The Cubans requested the meeting of treaty signatories in Geneva. It is the first time the treaty signatories have been convened to investigate charges of biological aggression.
The charges stem from sightings of “cloudy emissions” from a US State Department plane flying over Cuba in 1996. “There is a coincidence in time and space between the appearance of the Thrips Palmi [parasitic] pest and the sprinkling of unknown substances by US aircraft,” the Cuban official told delegates.
The United States is one of 138 countries which signed the treaty. Donald
Mahley, the U.S . representative, says the emissions were “puffs of smoke”

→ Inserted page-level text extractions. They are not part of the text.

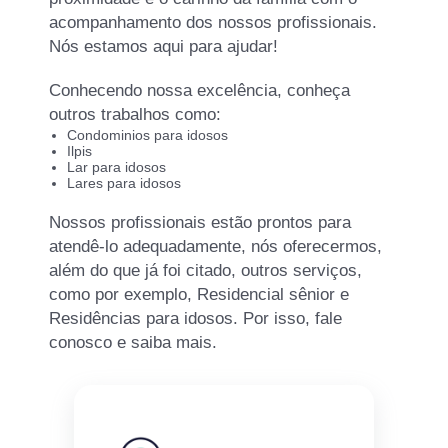
acompanhamento dos nossos profissionais.
Nós estamos aqui para ajudar!
Conhecendo nossa excelência, conheça
outros trabalhos como:
Condominios para idosos
Ilpis
Lar para idosos
Lares para idosos
Nossos profissionais estão prontos para
atendê-lo adequadamente, nós oferecermos,
além do que já foi citado, outros serviços,
como por exemplo, Residencial sênior e
Residências para idosos. Por isso, fale
conosco e saiba mais.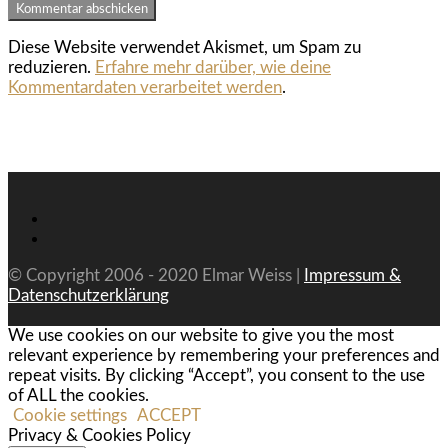
Diese Website verwendet Akismet, um Spam zu
reduzieren.
Erfahre mehr darüber, wie deine
Kommentardaten verarbeitet werden
.
© Copyright 2006 - 2020 Elmar Weiss |
Impressum &
Datenschutzerklärung
We use cookies on our website to give you the most
relevant experience by remembering your preferences and
repeat visits. By clicking “Accept”, you consent to the use
of ALL the cookies.
Cookie settings
ACCEPT
Privacy & Cookies Policy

to warn another aircraft of its presence. The committee will decide whether
to investigate Cuba’s charges.*
Workers World
African Nations Call For End to Embargo
On 22 Aug. 97, leaders of 33 African nations issued an appeal to end the U.S.-backed economic embargo against Libya. Deputies to the Union of African Parliamentarians, meeting in Benin, expressed “concern at the continuation of the air embargo and other measures imposed on Libya, which have caused extreme human and material harm to the Libyan Arab people.”
The United Nations imposed an embargo against all air traffic to or from Libya in 1992 at the urging of the U.S . and Great Britain. The U.N. imposed harsher economic sanctions in 1993.
The punitive measures were ostensibly in retaliation for Libya’s alleged
role in the bombing of a Pan Am airplane over Lockerbie, Scotland in 1988.